-- Information follows --
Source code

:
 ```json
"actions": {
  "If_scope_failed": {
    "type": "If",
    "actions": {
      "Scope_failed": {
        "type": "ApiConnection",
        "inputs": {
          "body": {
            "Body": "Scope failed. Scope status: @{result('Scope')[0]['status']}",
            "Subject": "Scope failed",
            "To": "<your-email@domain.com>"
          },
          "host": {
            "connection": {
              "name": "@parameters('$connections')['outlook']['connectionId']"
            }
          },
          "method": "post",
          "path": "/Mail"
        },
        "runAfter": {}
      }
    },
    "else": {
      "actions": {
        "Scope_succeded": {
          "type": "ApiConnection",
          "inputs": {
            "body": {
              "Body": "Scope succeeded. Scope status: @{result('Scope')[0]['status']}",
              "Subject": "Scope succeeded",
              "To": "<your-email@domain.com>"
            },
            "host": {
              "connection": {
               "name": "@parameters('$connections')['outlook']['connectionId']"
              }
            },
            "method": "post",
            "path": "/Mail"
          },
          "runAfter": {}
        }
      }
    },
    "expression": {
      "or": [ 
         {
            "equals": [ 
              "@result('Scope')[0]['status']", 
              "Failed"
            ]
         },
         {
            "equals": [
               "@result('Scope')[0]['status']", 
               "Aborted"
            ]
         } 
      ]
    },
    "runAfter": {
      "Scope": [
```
-- Information concluded --
-- Information follows --
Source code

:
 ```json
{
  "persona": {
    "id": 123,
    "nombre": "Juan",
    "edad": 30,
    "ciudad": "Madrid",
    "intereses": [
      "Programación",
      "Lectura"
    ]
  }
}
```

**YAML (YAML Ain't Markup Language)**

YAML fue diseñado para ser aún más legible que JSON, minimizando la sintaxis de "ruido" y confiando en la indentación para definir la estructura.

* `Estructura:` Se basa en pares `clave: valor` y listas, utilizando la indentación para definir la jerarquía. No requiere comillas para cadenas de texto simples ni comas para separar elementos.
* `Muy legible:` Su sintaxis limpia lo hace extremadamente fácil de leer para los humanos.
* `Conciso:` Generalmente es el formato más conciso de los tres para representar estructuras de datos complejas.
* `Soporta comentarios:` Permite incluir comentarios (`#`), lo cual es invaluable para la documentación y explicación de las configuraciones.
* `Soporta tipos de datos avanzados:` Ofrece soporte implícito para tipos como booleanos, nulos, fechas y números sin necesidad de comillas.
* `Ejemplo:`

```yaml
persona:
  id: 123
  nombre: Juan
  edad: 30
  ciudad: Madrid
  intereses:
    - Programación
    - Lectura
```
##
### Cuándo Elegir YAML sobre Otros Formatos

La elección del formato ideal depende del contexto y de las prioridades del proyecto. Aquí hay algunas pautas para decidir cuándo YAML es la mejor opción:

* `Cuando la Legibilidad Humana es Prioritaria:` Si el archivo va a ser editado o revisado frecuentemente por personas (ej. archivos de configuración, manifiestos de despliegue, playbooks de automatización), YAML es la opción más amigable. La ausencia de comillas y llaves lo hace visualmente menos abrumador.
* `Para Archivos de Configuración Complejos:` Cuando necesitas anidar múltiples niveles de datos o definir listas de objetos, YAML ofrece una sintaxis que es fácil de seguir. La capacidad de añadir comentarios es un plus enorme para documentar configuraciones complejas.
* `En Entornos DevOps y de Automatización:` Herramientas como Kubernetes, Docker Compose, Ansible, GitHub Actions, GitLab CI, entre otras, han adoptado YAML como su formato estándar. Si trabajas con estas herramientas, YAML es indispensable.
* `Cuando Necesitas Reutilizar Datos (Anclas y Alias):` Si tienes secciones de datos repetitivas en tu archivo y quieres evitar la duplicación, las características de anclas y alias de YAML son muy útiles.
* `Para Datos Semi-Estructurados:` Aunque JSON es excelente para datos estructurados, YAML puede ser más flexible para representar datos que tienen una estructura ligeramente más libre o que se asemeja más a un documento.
-- Information concluded --
→ Requirement
Copy out, exactly and alone, the lines of the entries above between the ones holding "de datos complejas." and "### Cuándo Elegir YAML sobre Otros Formatos", inclusive.

→ Exercise result
* `Conciso:` Generalmente es el formato más conciso de los tres para representar estructuras de datos complejas.
* `Soporta comentarios:` Permite incluir comentarios (`#`), lo cual es invaluable para la documentación y explicación de las configuraciones.
* `Soporta tipos de datos avanzados:` Ofrece soporte implícito para tipos como booleanos, nulos, fechas y números sin necesidad de comillas.
* `Ejemplo:`

```yaml
persona:
  id: 123
  nombre: Juan
  edad: 30
  ciudad: Madrid
  intereses:
    - Programación
    - Lectura
```
##
### Cuándo Elegir YAML sobre Otros Formatos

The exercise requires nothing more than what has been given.